_MATERIAL FOR THIS EXERCISE_

....

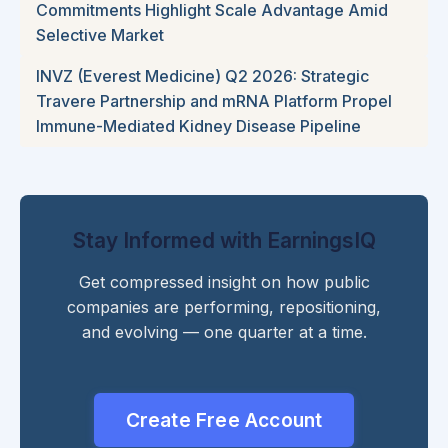
Commitments Highlight Scale Advantage Amid
Selective Market
INVZ (Everest Medicine) Q2 2026: Strategic
Travere Partnership and mRNA Platform Propel
Immune-Mediated Kidney Disease Pipeline
Stay Informed with EarningsIQ
Get compressed insight on how public
companies are performing, repositioning,
and evolving — one quarter at a time.
Create Free Account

....

_EXERCISE_
Word for word, repeat the data above with the pictures left out.

_COMPLETED TASK_
Commitments Highlight Scale Advantage Amid
Selective Market
INVZ (Everest Medicine) Q2 2026: Strategic
Travere Partnership and mRNA Platform Propel
Immune-Mediated Kidney Disease Pipeline
Stay Informed with EarningsIQ
Get compressed insight on how public
companies are performing, repositioning,
and evolving — one quarter at a time.
Create Free Account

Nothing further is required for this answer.